Enter Vested, their three-month-old, Boston-based startup, one that is already backed already with $1.2 million from UnderscoreVC and Boston Seed Capital, and which — if they’re exceedingly lucky — will become the first stop for many thousands of startup employees who are in the same boat that the two once were.
What these individuals will find, promises Vested: access to secondary outfits that offer employees liquidity and to loan providers, but as crucially, they say, plainly explained information around taxes, along with competitive data about different industries and other recent stock sale information. More specifically, Vested will make available on its platform a lot of data that’s right now tricky to find but that VCs and data analysts tend to use, including public records filings, salary information, and 409a valuations.
Hennessey explains the pitch this way: “Matt and I have both some sold shares on the secondary market, and the process was non-transparent and not a fair process. But we realized the problem is much bigger than that — that the bigger issue is really around private equity compensation. The misunderstanding starts from day one. We’d love to capture employees before they ever sign an offer letter, then keep them along the way, so they understand at what points it makes sense to exercise their options and why.”
Ultimately, the goal is guide more employees to exercise responsibly and to convert option holders into shareholders, because the popular alternative, apparently, is for employees to do nothing at all. Says Venables, “Something like 80 percent of options are ever exercised. It’s abysmally low because people are confused, they wait too long, and [the rising value of their holdings] triggers the [alternative minimum tax]. A lot of people leave their jobs within a couple of years and they just decide it’s not worth the hassle.”
Of course, it’s very early days. Venables and Hennessey say they’ve already spoken to numerous secondary exchanges that want to work with Vested, which will serve as a kind of offer aggregator. To motivate the exchanges to put their best foot forward, Venables adds that, “In time, the most compelling offers will be surfaced first” to employees open to selling some of their holdings.
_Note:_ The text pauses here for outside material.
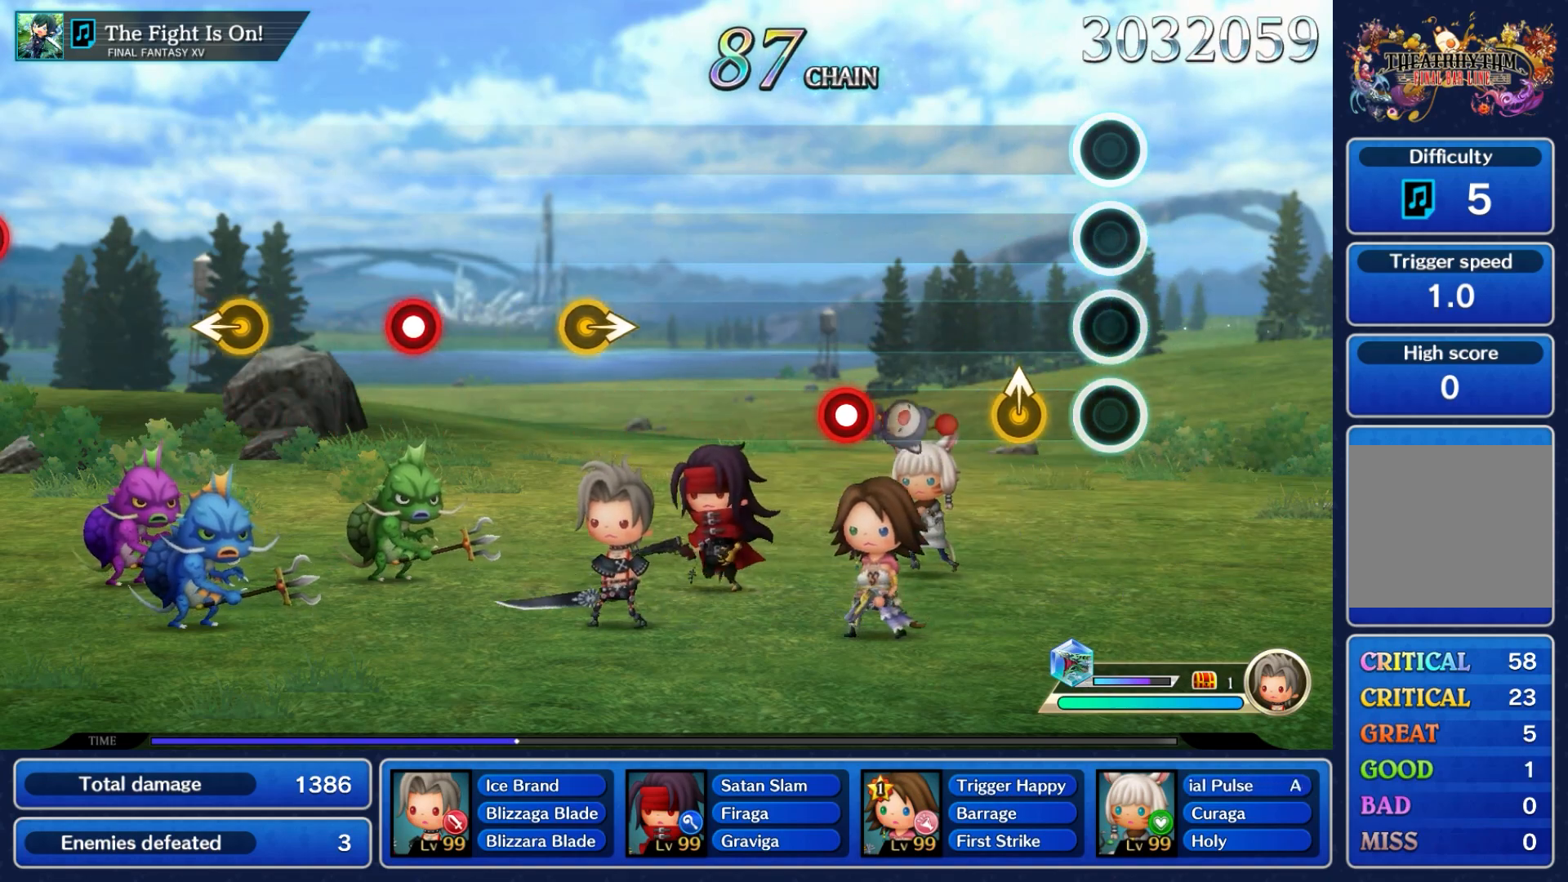
{"buttons": [], "left_stick": "center", "right_stick": "center", "events": [[267, "left_stick", "up"], [450, "left_stick", "center"]]}
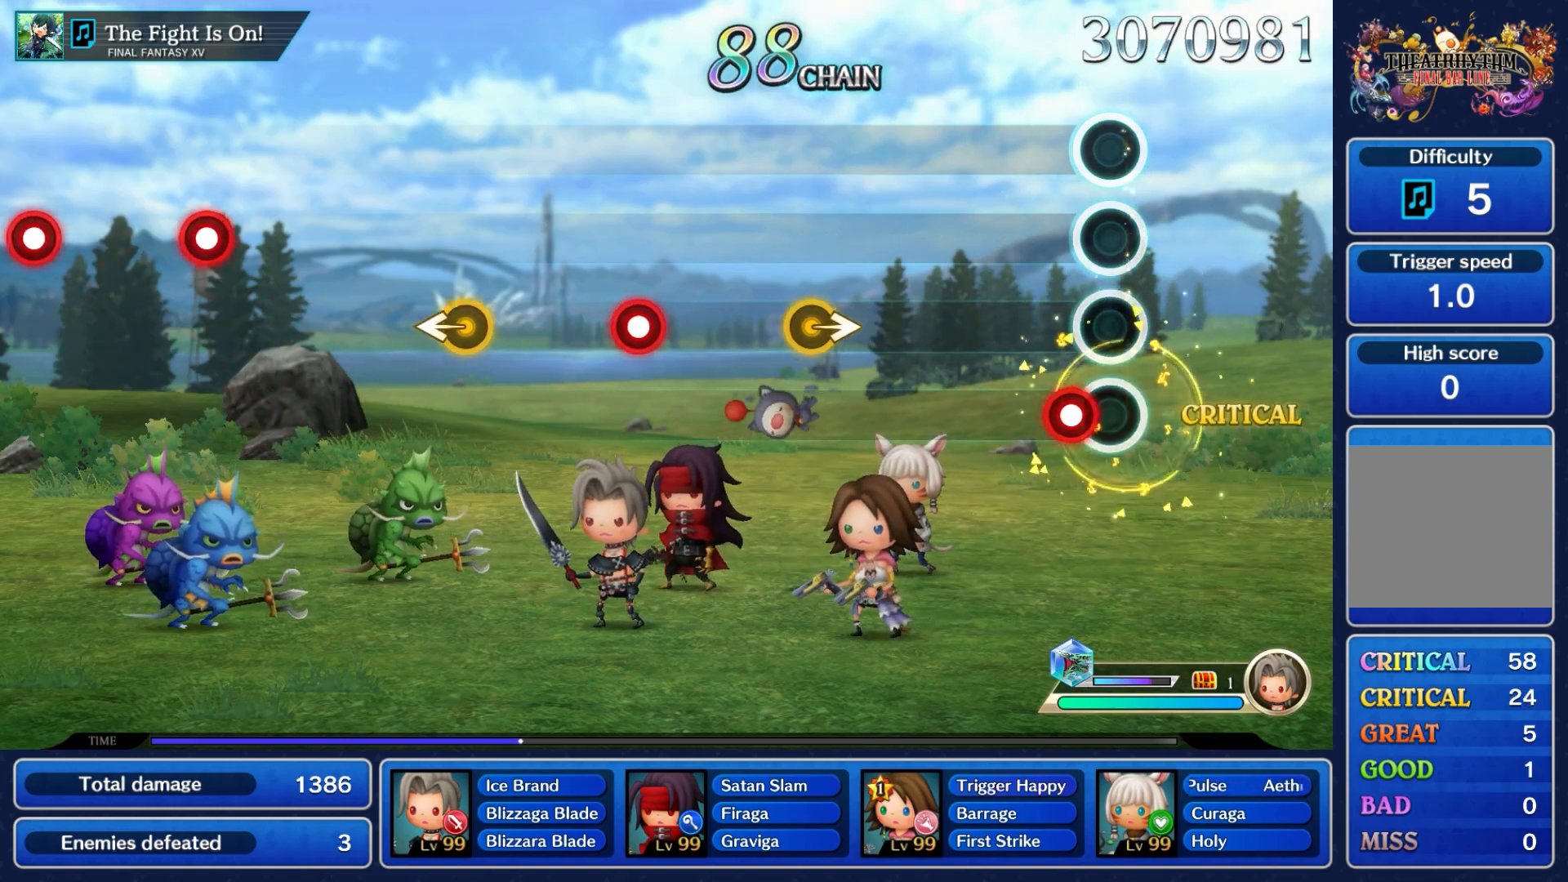
{"buttons": [], "left_stick": "center", "right_stick": "center", "events": [[100, "A", "down"], [283, "A", "up"]]}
The same will go for lenders offering non-recourse loans to Vested visitors who want to exercise more options than they can afford at the moment, say the founders.
As for Vested’s business model, the idea is to receive a finder’s fee from both the exchanges and the lenders. The company also plans to offer a low-cost subscription product that goes above and beyond what an employee can find by by visiting Vested’s site. One idea is for them to receive push notifications when a buyer expresses interest in their company’s shares, though Venables and Hennessey say they’re contemplating a host of other bells and whistles, too.
Step one, naturally, is to build up awareness around Vested, and then attract employees in search of better, clearer, more actionable information. In the meantime, the duo may need to watch out for the 600-pound elephant in their space — Carta, which helps private company investors, founders, and employees manage their equity and ownership and that raised a big round of funding led by Andreessen Horowitz earlier this year to build out a secondary marketplace.
What if Carta tries killing off Vested before it ever has a chance, we asked the founders on a call earlier this week.
Vested instead sees the two as complementary. Says Venables, “We’ve talked with Carta. Carta is building a structured secondary marketplace, one that’s really [catering to] employers. We’re building Vested 100 percent for employees.”
Pictured above from left to right: Vested cofounders Tom Hennessey and Matt Venables, along with their VP of Design, Nat Tarbox.